## Mathematics of Machine Learning

### Chapter 3: Linear classification methods
### Section 3.4: Soft SVM Rule

In [None]:
import numpy as np
import scipy.optimize as opt
import matplotlib.pyplot as plt

#### (0) Data Preparation

Generate the training data

In [None]:
# Size of the dataset
m = 25

In [None]:
np.random.seed(17)
x = np.random.uniform(low=-3, high=3, size=(2, m))
# print(x)

In [None]:
# true parameters
w_true = np.array([[1], [2]])
# print(w_true)

In [None]:
# Probabilities for label +1 according to the Bernoulli model with h_{w_true,0}
p = 1/(1 + np.exp(-(np.dot(w_true.T, x))))
# print(p)

In [None]:
# Dice out the random markers according to the probabilities p
y = 2*(np.random.uniform(low=0, high=1, size=(1, m)) <= p) - 1
# print(y)

In [None]:
# load data
x = np.genfromtxt("data_svm_soft_X.csv", delimiter=',')
y = np.genfromtxt("data_svm_soft_Y.csv", delimiter=',')
y = np.array([y])
# print(x)
# print(y)

#### (1) Soft SVM Rule

In [None]:
# both terms are equally weighted
lam = 1/m
print(lam)

In [None]:
# Define loss function
def hinge(w, x, y): 
    return np.amax(np.append(1 - np.multiply(y, np.dot(w.T, x)), np.zeros((1, m)), axis=0), axis=0)

In [None]:
# Determine the solution
def fun(w): return lam * np.linalg.norm(w)**2 + np.mean(hinge(w, x, y))

In [None]:
w_S, RS_min, iter, funcalls, warnflag = opt.fmin(fun, np.zeros((2, 1)), maxfun=100000, full_output=True)
print(w_S)

In [None]:
w_S = np.array([[i] for i in w_S])

 #### (1.1) Plot the objective function

In [None]:
# discretize w1 and w2
w1 = np.array([[i] for i in np.arange(-10*abs(w_S[0]), 10*abs(w_S[0]) + 20*abs(w_S[0])/1000, 20*abs(w_S[0])/1000)]) 
w2 = np.array([[i] for i in np.arange(-10*abs(w_S[1]), 10*abs(w_S[1]) + 20*abs(w_S[1])/1000, 20*abs(w_S[1])/1000)]) 
print(w1.shape)
print(w2.shape)

In [None]:
# Generate discretization grid
WW1, WW2 = np.meshgrid(w1, w2)
W1 = np.ravel(WW1, order='F')
W2 = np.ravel(WW2, order='F')
FW = np.zeros((len(W1), 1))

In [None]:
for i in range(len(W1)):
    ww = np.array([[W1[i]], [W2[i]]])
    FW[i] = fun(ww)

In [None]:
# Generate graphic (contour plot)
fig, ax = plt.subplots()

CS = ax.contour(WW1, WW2, np.reshape(np.log(FW), (len(w1), len(w2))), 25)
# ax.clabel(CS, inline=True, fontsize=10)

# plot learned value
ax.scatter(w_S[0], w_S[1], c="r")
# true
# ax.scatter(w_true[0], w_true[1], marker="+")
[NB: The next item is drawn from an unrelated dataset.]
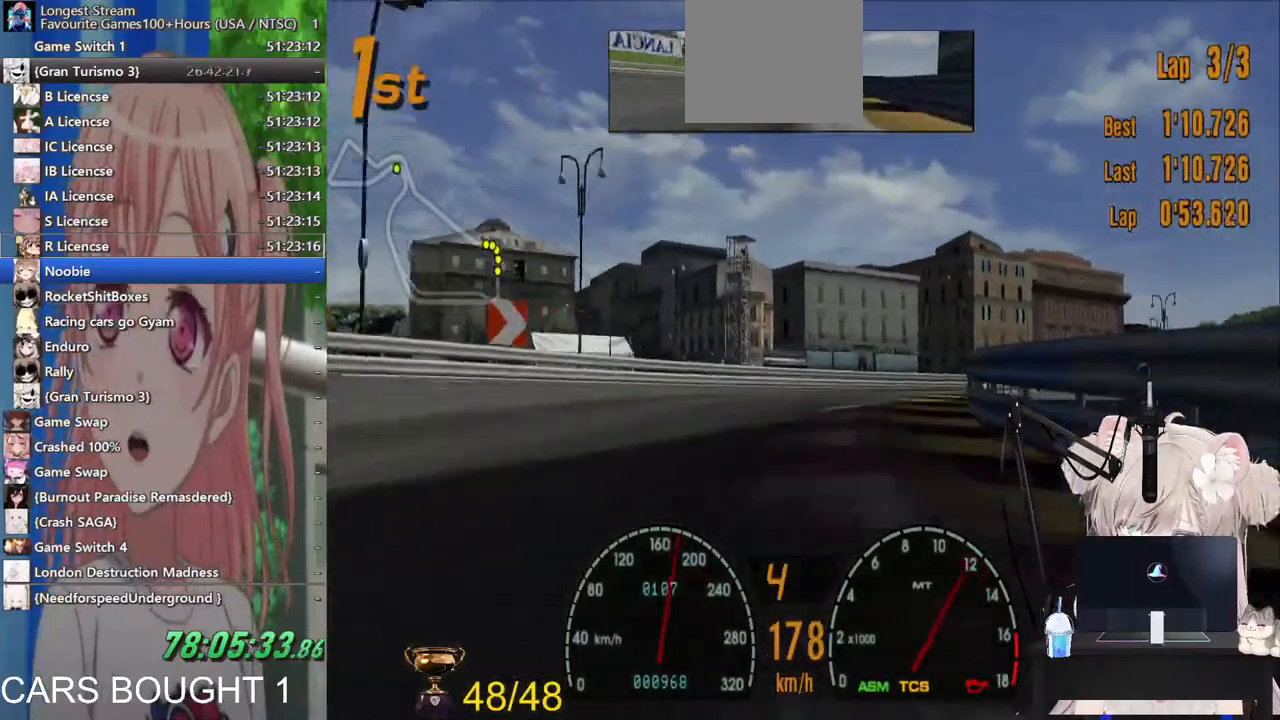
{"buttons": ["R2"], "left_stick": "up-right", "right_stick": "center", "events": [[383, "R2", "down"]]}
ax.set_title('log({:.2f} |w|^2 + R_S(w))'.format(lam))
ax.set_xlabel('w_1')
ax.set_ylabel('w_2')

fig.colorbar(CS)
plt.tight_layout()
plt.show()

#### (2) Plot the training data

In [None]:
fig, ax = plt.subplots()

# First plot the true hyperplane for x in [-3,3]
ax.plot([-3,3], -w_true[0]/w_true[1]*[-3,3], "--k", label="true hyperplane")

# Plot the learned hypothesis
ax.plot([-3,3], -w_S[0]/w_S[1]*[-3,3], "--", c="g", label="SVM learned hyperplane")

# For comparison: plot logistic regression
def RS_log(w): return np.mean(np.log(1 + np.exp(- np.multiply(y, (np.dot(w.T, x))))), axis=1)
w_LR, RS_min, iter, funcalls, warnflag = opt.fmin(RS_log, np.zeros((2, 1)), maxfun=100000, full_output=True)
w_LR = np.array([[i] for i in w_LR])
ax.plot([-3,3], -w_LR[0]/w_LR[1]*[-3,3], "--", c="m", label="Log-Reg learned hyperplane")

# Then enter the classified points
inds = [i for (i, val) in enumerate(y[0]) if val == 1]
indm = [i for (i, val) in enumerate(y[0]) if val == -1]

ax.scatter(x[0][inds], x[1][inds], c="b", marker="+", linewidths = 2)
ax.scatter(x[0][indm], x[1][indm], c="r", marker="d", linewidths = 2)

plt.legend()
plt.xlabel("x_1")
plt.ylabel("x_2")

ax.set(xlim=(-3, 3), ylim=(-3, 3))
fig.tight_layout()